# Supercharger Drive System (SDS) for altima



## Guest (Apr 18, 2003)

are you interested in purchasing a supercharger kit for the nissan altima? if so please give me your name and some contact information so that i can create a list to Ross at rippmods. if i can get enough people who actually want to purchase a kit i can get him to build one for us. please email me with a phone number he can reach you at and maybe the city your from. i need at least 10 confirmations and i already have 4 let me know. all information about this kit can be found at their site WWW.RIPPMODS.COM email me at [email protected].
reply to this thread with any other questions and feel free to email me anytime.


----------



## Asleep (Jan 19, 2003)

hehe, you came over to the dark side...


----------



## Guest (Apr 19, 2003)

lol werd


----------



## Guest (Apr 27, 2003)

does nobody care?


----------



## Asleep (Jan 19, 2003)

too expensive for most people, thats the problem i see.


----------



## Guest (Apr 28, 2003)

I want one. I can't find anything for my 2000 Altima. Help Please!


----------



## Asleep (Jan 19, 2003)

the problem you are going to have with that 2000 is the ecu. obd2 doesnt like mods and no-one has a re-programmable ecu for it yet. good to see you are in phx though, are you going to the meet we are having on the 2nd or 3rd of next month? email me @ [email protected] for more info.


----------



## Guest (Apr 29, 2003)

they have a piggyback progammable black box for the obd2. it controls fuel management for our cars and can be adjusted by linking with a laptop computer. its already been used on OBD2 computers and works perfectly fine.

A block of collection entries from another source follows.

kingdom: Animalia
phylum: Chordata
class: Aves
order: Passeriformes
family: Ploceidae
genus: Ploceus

what meet are you talking about asleep. let me know. [email protected]


----------



## Asleep (Jan 19, 2003)

its the 2fast2furious meet here in az... i think chia is the thread starter in the local forums for az... im gonna try and make it there. why isnt anyone talking about the piggyback for the obd2? i dont have obd2 so i dont keep up with the mods for it, but i didnt know about that one at all...


----------



## Guest (Apr 29, 2003)

sorry asleep im in the other end of the country, NY, but if i was over there i would go. well nobody really knows about this because knowbody really knows about rippmods. theyre a local shop and they designed this technology themselves for their superchargers. nobody in the nissan forums probably ever talked about it because they never worked on a nissan before. they worked with OBD2 on the galant or eclipse i think.


----------



## Guest (Apr 29, 2003)

What would you guys suggest for exhaust and intake on my car. I was wondering if you guys have had any good or bad experiences with certain brands.


----------



## Asleep (Jan 19, 2003)

ive got a hotshot cai, its a little pricey, but imo was well worth it. you can go with a wai or a cai, whichever you prefer. cai's typically help with low end acceleration for better day to day driving while a wai usually helps with top end. id rather have the torque down low so i chose the cai. btw, cai=cold air intake, wai=warm air intake. go to http://www.southwestautoworks.com/ for an idea of whats out there for you. theyre local for you and i so if you need anything, call em up, alex and kevin are good guys and will help you find what you need. tell em AsleepAltima sent you. this wont get you a discount but it will let them know that the word of mouth thing is working. as far as exhaust goes, ive got a flowmaster and i love it, some people swear they suck on imports but its a matter of opinion really.


----------



## Guest (Apr 29, 2003)

do you get any problems when it rains? how far out does your cai extend. i have a wai with a midpipe because i dont want to have to deal with any water problems.


----------



## Asleep (Jan 19, 2003)

we had the worst rain here in az in some years and it did great. never had any problem whatsoever. it fits into where the stock box rain into the fender, below the battery. i looked at it after the rain and it didnt even have any mud on it or dirt for that matter. i love it.


----------



## Guest (Apr 30, 2003)

Hey, that http://www.southwestautoworks.com/ site is heaven. I've been buying magazines, and browsing the internet forever.

Thanks for sharing.


----------



## Asleep (Jan 19, 2003)

glad to share. the people there, kevin and alex, are great guys dedicated to nissans. in fact, theres a small get-together there this weekend at the shop. gonna be alot of altimas.net members up there as well as nissan enthusiasts.


----------